= Dredge plume =

A dredge plume is a cloud of debris that forms as a result of dredging. Such plumes usually begin either at the bottom where the dredging takes place, or at the surface from either overflow from the dredging equipment or dumping of the dredged material in a different location.

A primary reason for dredging is the creation, deepening, or widening of shipping lanes in or near harbors, especially those that service large ships. Such work, however, is often subject to governmental regulation, one element of which concerns the effects dredge plumes might have on the surrounding environment. At least two groups have a stake in dredge plumes: governments and dredging companies. Determining the effects of dredge plumes requires understanding their dynamics and interaction with the area's biodiversity.

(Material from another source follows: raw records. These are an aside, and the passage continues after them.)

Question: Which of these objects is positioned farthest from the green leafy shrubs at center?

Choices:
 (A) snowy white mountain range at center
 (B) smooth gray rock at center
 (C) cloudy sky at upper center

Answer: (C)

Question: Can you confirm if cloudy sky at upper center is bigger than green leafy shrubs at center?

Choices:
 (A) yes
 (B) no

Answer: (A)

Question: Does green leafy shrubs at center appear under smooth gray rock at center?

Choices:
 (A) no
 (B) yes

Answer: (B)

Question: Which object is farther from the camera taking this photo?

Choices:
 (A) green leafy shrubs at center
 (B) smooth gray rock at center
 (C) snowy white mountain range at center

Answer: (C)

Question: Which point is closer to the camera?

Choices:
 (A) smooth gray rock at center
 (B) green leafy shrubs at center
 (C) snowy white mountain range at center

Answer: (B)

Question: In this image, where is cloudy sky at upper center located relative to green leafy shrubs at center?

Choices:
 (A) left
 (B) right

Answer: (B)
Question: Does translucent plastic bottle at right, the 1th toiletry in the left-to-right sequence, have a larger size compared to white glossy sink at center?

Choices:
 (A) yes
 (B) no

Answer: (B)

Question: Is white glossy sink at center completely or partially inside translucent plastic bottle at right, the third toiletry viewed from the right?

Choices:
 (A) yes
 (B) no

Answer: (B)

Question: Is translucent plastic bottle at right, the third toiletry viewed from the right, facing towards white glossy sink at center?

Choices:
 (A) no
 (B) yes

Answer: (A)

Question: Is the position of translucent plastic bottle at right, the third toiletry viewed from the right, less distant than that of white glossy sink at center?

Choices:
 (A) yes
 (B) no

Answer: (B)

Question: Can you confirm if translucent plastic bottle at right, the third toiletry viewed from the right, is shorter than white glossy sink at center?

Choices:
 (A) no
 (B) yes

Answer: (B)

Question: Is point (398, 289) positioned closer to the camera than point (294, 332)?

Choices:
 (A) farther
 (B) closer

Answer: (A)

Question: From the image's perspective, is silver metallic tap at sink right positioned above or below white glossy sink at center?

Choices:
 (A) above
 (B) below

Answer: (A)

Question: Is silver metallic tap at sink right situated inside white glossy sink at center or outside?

As an example, imagine dredging using a clamshell dredger, which deposits the dredged material on a barge that takes its load to a separate area and dumps it overboard. In this scenario, a dredge plume can be expected to begin at the bottom as the clamshell bucket stirs up loose material and sediment. As it rises through the water column to the surface, any material not fully contained by the bucket also creates a plume. At the dumping site, a dredge plume begins at the surface as the material enters the water column from above.

Once begun, a dredge plume develops and dissipates. These processes depend on a number of factors—such as the rate at which dredgers release material into the water column, and exactly where they release it. Another factor is the types of dredged materials. A dredge plume of coarse sand has different properties and dynamics than a similar plume of fine sand. Dredge plumes usually contain different constituents, each of which affects the plume's character. For example, denser material settles faster than less dense material. A fourth factor is the degree to which the plume's material clumps together to form larger particles, a process known as flocculation. Still another factor is water movement where the plume is introduced, e.g., currents, tides, waves, and turbulence.

Dredge plume evolution—how large it becomes, where it moves, how long it lasts, where its constituent materials settle—can be modeled, albeit imperfectly. Examples of such models include DREDGEMAP, the MMS Dredge Plume Model and the Delft3D Suite. The result of years of research and engineering, such models are important tools to help determine if the expected effects of proposed dredging are within acceptable governmental limits.

A plume's evolution determines its effects on marine plants and animals. For example, the total suspended solids in the plume affects the amount of light that can pass through it, and this may harm marine life, which needs a certain amount of light to thrive. Similarly, the plume's constituents can alter the water column's salinity or oxygen content—and these changes can harm certain organisms. Also, should the plume's constituents settle in places ill-suited to their presence, e.g., where fish would normally lay their eggs, a necessary element of an ecosystem may be disrupted.